Eines der bekanntesten Zitate der Fotografie stammt von Helmut Newton: "Deine ersten 10.000 Fotos sind die schlechtesten." Ich gehe da noch einen Schritt weiter und behaupte, dass es noch viele mehr sind. Ich könnte nach meinem Ableben dann wohl mit "Jedes nächste Foto wird besser als all die Fotos, die du bisher geschossen hast." zitiert werden.
Egal, wie lange ich als Fotograf tätig bin, ich entdecke immer wieder neue Möglichkeiten, neue Ideen, neue kreative und technische Ansätze, mit welchen ich meine Fotos verbessern kann - "Stay hungry, stay foolish". Aber genug zitiert und philosophiert. Wir wollen ja wissen, welche Fehler vermieden werden können, um im Optimalfall die durchschnittliche Zahl von ganz schlechten Fotos auf ein Minimum zu reduzieren.
Fotografieren für Anfänger: Was sind die wichtigsten Einsteiger-Tipps?
1. Nimm dir die Zeit, die du brauchst
Es gibt im Laufe der Jahre für Fotografen immer wieder Situationen, in denen kein Augenblick verpasst werden darf: Der Kuss bei einer Hochzeit, das entscheidende Tor bei einem Fußballspiel, der Komet am Nachthimmel. Hier musst du deine Kamera und deren Funktionen aus dem Stegreif kennen und dein Handwerk beherrschen. Du kannst in der Kirche ja schlecht zum Brautpaar sagen "Könnt ihr das nochmal machen? Ich musste noch die Blende einstellen". Gut, kannst du schon. Einmal halt, und dann ist deine Karriere als Hochzeitsfotograf vermutlich vorbei.
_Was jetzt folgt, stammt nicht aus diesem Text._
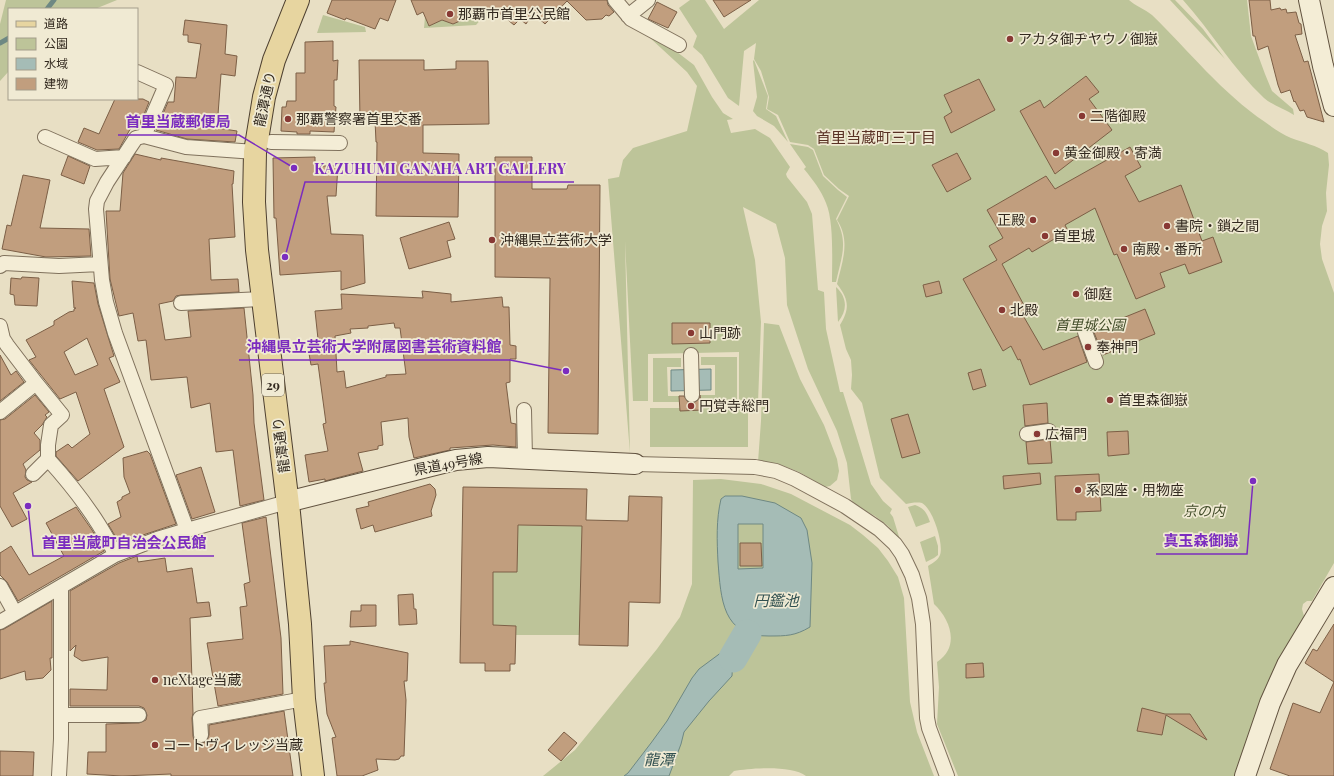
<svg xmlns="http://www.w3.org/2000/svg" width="1334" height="776" viewBox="0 0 1334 776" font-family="'Playfair Display','Noto Sans JP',serif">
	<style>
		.green { fill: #bdc499 }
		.water { fill: #a5bcb6; stroke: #6e8883; fill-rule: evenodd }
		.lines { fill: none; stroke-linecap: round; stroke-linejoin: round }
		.stream { stroke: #6e8883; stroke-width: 5 }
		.river { stroke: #a5bcb6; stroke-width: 29 }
		.building { fill: #c19e7e; stroke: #7c5f46; fill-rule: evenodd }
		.street-casing { stroke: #80725d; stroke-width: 16 }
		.secondary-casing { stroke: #625340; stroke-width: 22 }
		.primary-casing { stroke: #4e4030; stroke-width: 24 }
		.street { stroke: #f4edd6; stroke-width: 14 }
		.secondary { stroke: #f4edd6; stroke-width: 20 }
		.primary { stroke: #e7d5a0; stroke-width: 22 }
		.poi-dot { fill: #883934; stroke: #f0ead3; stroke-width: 1.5 }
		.labels { text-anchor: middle; stroke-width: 3.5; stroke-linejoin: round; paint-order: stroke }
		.shield { fill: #f0ead3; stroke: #6b6355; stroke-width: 1 }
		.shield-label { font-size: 13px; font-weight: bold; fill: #32291f }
		.poi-label { font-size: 14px; fill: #32291f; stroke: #f0ead3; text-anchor: start }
		.street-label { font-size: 14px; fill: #32291f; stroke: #f0ead3 }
		.park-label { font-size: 14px; font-style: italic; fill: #414c28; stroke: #f0ead3 }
		.neighbourhood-label { font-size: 15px; fill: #593224; stroke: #f0ead3 }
		.water-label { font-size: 15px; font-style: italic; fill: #305050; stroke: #f0ead3 }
		.leader { fill: none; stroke: #7b2cbf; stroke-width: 1.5 }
		.callout-dot { fill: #7b2cbf; stroke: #f0ead3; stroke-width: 1.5 }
		.callout-label { font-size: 15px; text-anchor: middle; font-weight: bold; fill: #7b2cbf; stroke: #f0ead3; stroke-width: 3.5; stroke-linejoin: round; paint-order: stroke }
	</style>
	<rect width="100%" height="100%" fill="#e8dfc4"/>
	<path class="green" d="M6,0H117L95,9H9V71L0,81V24Z
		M485,0H498L476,25L424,28L425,17L429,26L442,20L453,24L481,12Z
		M690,0H705L724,29L759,0H1129C1135,6 1145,9 1152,15C1189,51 1222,93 1265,122C1273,128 1282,134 1291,138C1304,143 1316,145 1328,153L1329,165L1326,193L1327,211L1322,226L1320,244L1322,259L1334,293V563L1312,601H1307L1303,604L1302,609L1304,616L1280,658L1236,776H958L937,724L939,687L937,662C960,647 951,620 934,604L928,566C933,563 938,560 940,555C944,544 933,509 922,503C917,502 910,503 906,504L880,478L862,403L851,389L852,375L851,360L846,349L840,325C850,309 849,299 837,284C842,262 851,241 837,220L849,196L839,189L824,175L814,149L808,145L790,142L778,115L767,109L769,97L761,71L754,59L756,43L744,51L739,106L728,98L702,55L693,47L697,36L679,8Z
		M1170,0H1175L1203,29L1225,59Z
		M1183,0H1247L1251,36L1265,74L1272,91L1293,109L1294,115C1284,109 1272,105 1264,98C1233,69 1211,31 1183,0Z
		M323,15L365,27L366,32L317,33Z
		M649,37L677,52L694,65L712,97L723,113L733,119L727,120L731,133L755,129L770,138L790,167L786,174L787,177L807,202L812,214L818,290L824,292L826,329L840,392H843L871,484L883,501L892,509L890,513L893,517L900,540L888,526L875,516L856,506L851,499L847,463L837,431L808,369L787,305L785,258L776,224L743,207L755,260L761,322L758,403L739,402V352L648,354V401H633L625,241L630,453L608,179L619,177L623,160L633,148L687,131L697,86L687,72Z
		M754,60L768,96L766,109L776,116L788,142L774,126L757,116L753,111L757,97L753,61Z
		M790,144L808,147L813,150L823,176L838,190L847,197L836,219C849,243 841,258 836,282H832C832,261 834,221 826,203C821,190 813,180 804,169L806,167Z
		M836,287C847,297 848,310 838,322Z
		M764,323L779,325L800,379L824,425L837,459L839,471L837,480L830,486L825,487L799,472L781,465L758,462L761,421Z
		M701,357H737V402H701V395H715V365H701Z
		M653,358H681V367H667L668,396H679V402H653Z
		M650,408H748V447H650Z
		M721,479L761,484L791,494L850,525L863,535L878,548L888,561L898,577L904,598L910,702L917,732L934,776H806C792,765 752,768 734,771L729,776H543L575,750L657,649L680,617L692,584L693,480Z
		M915,505C924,508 927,513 930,522L916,527L908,507Z
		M511,525L582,526L580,635H516V626L493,625V572H517V536Z
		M935,536L938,546V555L934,558L926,562L920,542Z"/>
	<path class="water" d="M711,369V390L671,391V370Z
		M725,496H742L775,503L801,518L807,530L812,563L810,627C795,636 786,636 769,636C722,637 721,599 718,562C717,541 716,520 721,499ZM738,524H763V568L738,569Z
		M722,652L727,653L733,658L732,676L709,701L684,732L681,744L669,776H624L628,773L651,743L667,721L692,678L699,669Z"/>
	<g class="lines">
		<path class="stream" d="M47,9L54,0
			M0,43L9,38"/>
		<path class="river" d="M733,658L747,634"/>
	</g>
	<path class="building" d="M332,0H396L388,21L380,18L375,29L346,18L345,20L327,13Z
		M411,0H607L608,5L614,12L609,16L606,15L602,19L586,20L567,1L545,24L533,13L526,24L520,19L514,25L492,7L453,24L442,20L429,26L423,12L417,15Z
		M713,0H751L724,17Z
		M1249,0H1270L1271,10L1280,8L1281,10L1286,9L1287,13L1296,12L1299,23L1301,24L1302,34L1295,35L1304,62L1308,61L1324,122L1307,117L1304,110L1300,111L1295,101L1294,102L1290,90L1281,93L1278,85L1268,46L1258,50L1255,36H1253Z
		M657,2L677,12L668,28L648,19Z
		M185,20L227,25L225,54L237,56L235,76L221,74L217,128L237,131L235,142L187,139L156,130L168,102H174L176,77L196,78L201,44L188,42V35H183Z
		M333,41V61L338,60L337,80H334V106L336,107L334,132L310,131V134H297V132L281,131L282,107H286L287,101H296V73H305V42Z
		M359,60H424V70L456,69V61H488L489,124L423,125V153L459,154L458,217L376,216L377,142H376L375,120H360Z
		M1086,76L1099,92L1089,99L1112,130L1055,174L1020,111L1040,100L1044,108Z
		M979,79L995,110L951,133L944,117L952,112L944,95Z
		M115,99H143L149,102L139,127L133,124L119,149L97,150L78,142L84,128L99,134Z
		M1130,147L1141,167L1125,176L1139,202L1181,185L1202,241L1213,237L1222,262L1189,274L1185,264L1160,273L1165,287L1136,299L1117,254L1114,255L1095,208L1065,225L1068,231L1032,252L1029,248L1002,264L1026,309L1021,312L1043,350L1078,336L1087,362L1030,385L1020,359L1018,360L1011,346L1003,351L963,279L997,260L989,246L1003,238L987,210L1046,176L1055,189Z
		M957,153L971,179L947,192L932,165Z
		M135,154L161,160V158L234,171L233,184H232L235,237L209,239L211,280L238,279L239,292L181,295L176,296L173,301L159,304L165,340L191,337L188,311L244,308L253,395L254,423L264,500L240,506L233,450L216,452L210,403L191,408L187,377L151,380L146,340L138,341L133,313L119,316L110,279L106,211H120L123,173Z
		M68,156L90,166L84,184L61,175Z
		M315,157V166H338L336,196H327L331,234L363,235L365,283L341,290V271L280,275L276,218H274L273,158Z
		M495,157H532V189H567L568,185H600L598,434L548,433L550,278L495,277Z
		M23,175L50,180L40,228L89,229L91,256L46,257L2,249L7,225L11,226Z
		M449,222L455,239L447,241L451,257L409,269L400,238Z
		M22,277L39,278L37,306L15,305L14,295L10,294L11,278L21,279Z
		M72,281L94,283L98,304L114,356L109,358L120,382L104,389L124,447L78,481L56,456V452L68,444L72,448L90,434L76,392L60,399L29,360L36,357L26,340L54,325V321L69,312L74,311V309L76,308H74ZM87,338L98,365L75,375L64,352Z
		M939,281L942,293L926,297L923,285Z
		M422,291L451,294V302L502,297L503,307H509L510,345L516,346V359H510V382L506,383L511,423L516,424V447L493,445L450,448V450L414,458L409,437L408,418L381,422L383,445L378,446V449L358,453L363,471L325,481V479L309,482L305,455L328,451L323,424L326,423L318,364L311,365L307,342L318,339L315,311L342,309L341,294L423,298ZM394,323L395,328H400L406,374L386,375V377L346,388L344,371L337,372L335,336L351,333L350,329L368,328V326Z
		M1145,309L1155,334L1103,355L1093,330Z
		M672,323H710V343L672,344Z
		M0,355L11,375L16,371L24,382L0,401Z
		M981,369L986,386L973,390L968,373Z
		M35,395L49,412L45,415L47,417L42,425L34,433L40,440V450L23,464L26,470L25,477L27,480L32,482L13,493L27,519L12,527L0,506V420L5,419Z
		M700,395L702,410L680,411L679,396H684L688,402L693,403L699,399Z
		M1047,403L1048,423L1025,426L1023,405Z
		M908,414L920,453L902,458L891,419Z
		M1128,431L1129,454L1108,456L1107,432Z
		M1050,439L1052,463L1028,464L1026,442Z
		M147,451L150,454L176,524L131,539V540L120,544L108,524L121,517L117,502L122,499V497L130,493L124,477L123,458Z
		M201,467L215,512L192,519L176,475Z
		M1040,473L1041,484L1004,489L1003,476Z
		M1099,474L1101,511L1076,512V520H1057L1055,476Z
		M430,484L435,489L436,495L431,511L432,516L375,532L373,525L361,529L356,509L369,506L368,502Z
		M463,487L587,489L586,520L628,521L629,496L662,497L660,603L629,602L628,646L579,645L582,526L518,525L517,572H493V625L516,626L515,664H510V671H485V663H460Z
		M76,507L92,530L104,551L18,601L7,582L0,575V553L11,546L29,575L64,556L46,523Z
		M266,517L281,638L283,694L218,706L207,643L243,639L240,607L247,606L244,584L250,582L242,523Z
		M740,543H761L762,566H740Z
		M137,556L138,562L165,558L167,572L192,568L197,603L209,602L211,616L190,618L193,713L192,718L193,736L194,740L201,743L206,742L209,735V725L284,711L293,776H171V774L122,776L87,774L88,752H106V724L139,723L146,720L147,715L144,708L139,706H70V689L107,690L108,657L82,661L74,656L76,645L70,651V591L119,563Z
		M413,594L414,609H416L417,624L399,625L398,595Z
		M52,601V658H50L51,670L43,678L26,680L25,671L0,679V630L4,629Z
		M361,605H376V626L350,627L351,611H361Z
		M1334,624V776H1290L1270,769L1293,703L1320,713L1334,682L1305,663L1313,649L1317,651Z
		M350,641L408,653L407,681H404L406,700L404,756H401L399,759L395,760L376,759L378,770L362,776H337L332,738L336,737L327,714L324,683H326L324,646L350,645Z
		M983,663L984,677L966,678V664Z
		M1142,708L1165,714H1190L1207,740L1166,715L1162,735L1137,731Z
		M564,732L577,743L561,761L548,750Z
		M0,751L34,752L33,776H0Z"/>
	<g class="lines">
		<defs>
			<path id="street" d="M615,0L631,19L679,45
				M628,16L648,0
				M137,72L166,85L144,136
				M45,137L95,159L124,157
				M271,142L340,143
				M0,266L4,263L59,266L100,264
				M181,303L263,299
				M0,326L3,339L7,345L36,383
				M1085,332L1096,362
				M691,355L692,395
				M524,410L525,459
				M0,412L36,383L62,415L51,425L48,445V459C67,480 84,501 99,525C105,535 111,544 115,555
				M1027,434L1049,431
				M635,464L755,467L776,471L795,479L845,506L879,529L895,544L902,554L912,575L919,598L923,624L927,718L929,728L947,776
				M33,474L48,459
				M187,530L115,333L106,302L102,280L96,209L97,201L107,182L128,150L136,138L144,136L186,147L255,152
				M0,586L15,613
				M0,622L115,555L157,539L187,530L287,502
				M61,715H139
				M201,735L200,718L304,699
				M59,776L61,739V587"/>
			<path id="secondary" d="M1309,0L1323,66L1334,106
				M287,502L443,463L456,460L488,457L635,464
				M1245,776L1270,703L1287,665L1334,587"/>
			<path id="primary" d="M298,0L274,60L264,97L255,152L254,202L257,250L289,513L300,624L304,699L313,776"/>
		</defs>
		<use href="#street" class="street-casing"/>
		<use href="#secondary" class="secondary-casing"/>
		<use href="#primary" class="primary-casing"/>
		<use href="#street" class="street"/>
		<use href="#secondary" class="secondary"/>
		<use href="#primary" class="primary"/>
	</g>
	<g class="poi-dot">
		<circle cx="450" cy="14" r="4"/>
		<circle cx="1010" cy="39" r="4"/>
		<circle cx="1082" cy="116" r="4"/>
		<circle cx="288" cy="119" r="4"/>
		<circle cx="1056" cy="153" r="4"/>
		<circle cx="1033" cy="220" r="4"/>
		<circle cx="1167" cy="226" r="4"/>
		<circle cx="1045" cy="236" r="4"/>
		<circle cx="492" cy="240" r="4"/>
		<circle cx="1124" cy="249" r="4"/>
		<circle cx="1076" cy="294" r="4"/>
		<circle cx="1002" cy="310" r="4"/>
		<circle cx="691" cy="333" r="4"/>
		<circle cx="1088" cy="347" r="4"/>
		<circle cx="1110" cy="400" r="4"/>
		<circle cx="691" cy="406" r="4"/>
		<circle cx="1037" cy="434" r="4"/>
		<circle cx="1078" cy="490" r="4"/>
		<circle cx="155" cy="680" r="4"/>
		<circle cx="155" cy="745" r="4"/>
	</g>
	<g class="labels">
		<rect class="shield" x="262" y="374" width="22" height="22" rx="3"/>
		<g class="shield-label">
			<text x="273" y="390">29</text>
		</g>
		<g class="poi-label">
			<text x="458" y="19">那覇市首里公民館</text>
			<text x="1018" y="44">アカタ御ヂヤウノ御嶽</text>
			<text x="1090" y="121">二階御殿</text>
			<text x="296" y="124">那覇警察署首里交番</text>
			<text x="1064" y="158">黄金御殿・寄満</text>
			<text x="1025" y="225" text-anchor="end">正殿</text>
			<text x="1175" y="231">書院・鎖之間</text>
			<text x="1053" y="241">首里城</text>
			<text x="500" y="245">沖縄県立芸術大学</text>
			<text x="1132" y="254">南殿・番所</text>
			<text x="1084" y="299">御庭</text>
			<text x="1010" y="315">北殿</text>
			<text x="699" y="338">山門跡</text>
			<text x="1096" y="352">奉神門</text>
			<text x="1118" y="405">首里森御嶽</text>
			<text x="699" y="411">円覚寺総門</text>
			<text x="1045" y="439">広福門</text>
			<text x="1086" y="495">系図座・用物座</text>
			<text x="163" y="685">neXtage当蔵</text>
			<text x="163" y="750">コートヴィレッジ当蔵</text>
		</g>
		<g class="street-label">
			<text transform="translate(265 99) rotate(-78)" y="5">龍潭通り</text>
			<text transform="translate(281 445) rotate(-97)" y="5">龍潭通り</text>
			<text transform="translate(448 464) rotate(-10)" y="5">県道49号線</text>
		</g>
		<g class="park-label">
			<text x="1090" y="330">首里城公園</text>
			<text x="1204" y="516">京の内</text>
		</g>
		<g class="neighbourhood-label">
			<text x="876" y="143">首里当蔵町三丁目</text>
		</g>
		<g class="water-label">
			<text x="776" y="606">円鑑池</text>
			<text x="659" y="765">龍潭</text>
		</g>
	</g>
	<path class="leader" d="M294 168L239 135H118M285 257L305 182H574M566 371L510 360H239M1253 481L1247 554H1156M28 506L33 556H214"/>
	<g class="callout-dot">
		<circle cx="294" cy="168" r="4"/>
		<circle cx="285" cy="257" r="4"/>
		<circle cx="566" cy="371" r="4"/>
		<circle cx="1253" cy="481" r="4"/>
		<circle cx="28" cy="506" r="4"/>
	</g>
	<g class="callout-label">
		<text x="178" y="127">首里当蔵郵便局</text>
		<text x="440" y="174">KAZUHUMI GANAHA ART GALLERY</text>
		<text x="374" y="352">沖縄県立芸術大学附属図書芸術資料館</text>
		<text x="1201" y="546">真玉森御嶽</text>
		<text x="124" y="548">首里当蔵町自治会公民館</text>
	</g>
	<rect x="8" y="8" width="130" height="92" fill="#f0ead3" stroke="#a49d8b"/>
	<rect x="16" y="21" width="20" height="6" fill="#e7d5a0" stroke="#a49d8b"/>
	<text x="44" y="28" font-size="12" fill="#32291f">道路</text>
	<rect x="16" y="38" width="20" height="12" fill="#bdc499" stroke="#a49d8b"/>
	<text x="44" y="48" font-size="12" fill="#32291f">公園</text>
	<rect x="16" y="58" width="20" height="12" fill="#a5bcb6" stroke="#a49d8b"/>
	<text x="44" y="68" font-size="12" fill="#32291f">水域</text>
	<rect x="16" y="78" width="20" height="12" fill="#c19e7e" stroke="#a49d8b"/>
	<text x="44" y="88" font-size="12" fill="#32291f">建物</text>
</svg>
In den meisten Situationen, vor allem ganz am Anfang, wenn du damit beginnst, der Fotografie mehr Aufmerksamkeit zu schenken, dann hast du für deine Aufnahmen Zeit. Nimm sie dir auch. Nimm dir die Zeit, um die Grundlagen zu lernen, um zu verstehen, wie das Belichtungsdreieck funktioniert, wie Blende, Belichtungszeit und ISO voneinander abhängen, sich gegenseitig beeinflussen, und was das auch für die verschiedenen Einsatzgebiete, wie beispielsweise Landschaftsfotografie, Sportaufnahmen oder Eventhootings bedeutet.
Das heißt nicht nur die Theorie lesen, bis dir die technischen Infos aus den Ohren quellen. Das heißt vor allem auch mehr Praxis. Geh' raus, fotografiere und nimm dir Zeit dafür, um die Grundlagen zu lernen und auch wirklich zu verstehen. Nutze die Möglichkeiten, die du in deiner näheren Umgebung findest. Egal ob in der freien Natur, in einer belebten Stadt, egal ob Menschen oder Architektur, ob bei Tag oder bei Nacht - alles bringt dich weiter und vernetzt deine Synapsen zu einem umfangreichen Verständnis für Fotografie. Im Prinzip kannst du das mit dem Autofahren vergleichen. Denkst du nach vielen Jahren Fahrpraxis noch nach, wann du die Kupplung drücken musst und wann du den Schaltknüppel in Position bringst?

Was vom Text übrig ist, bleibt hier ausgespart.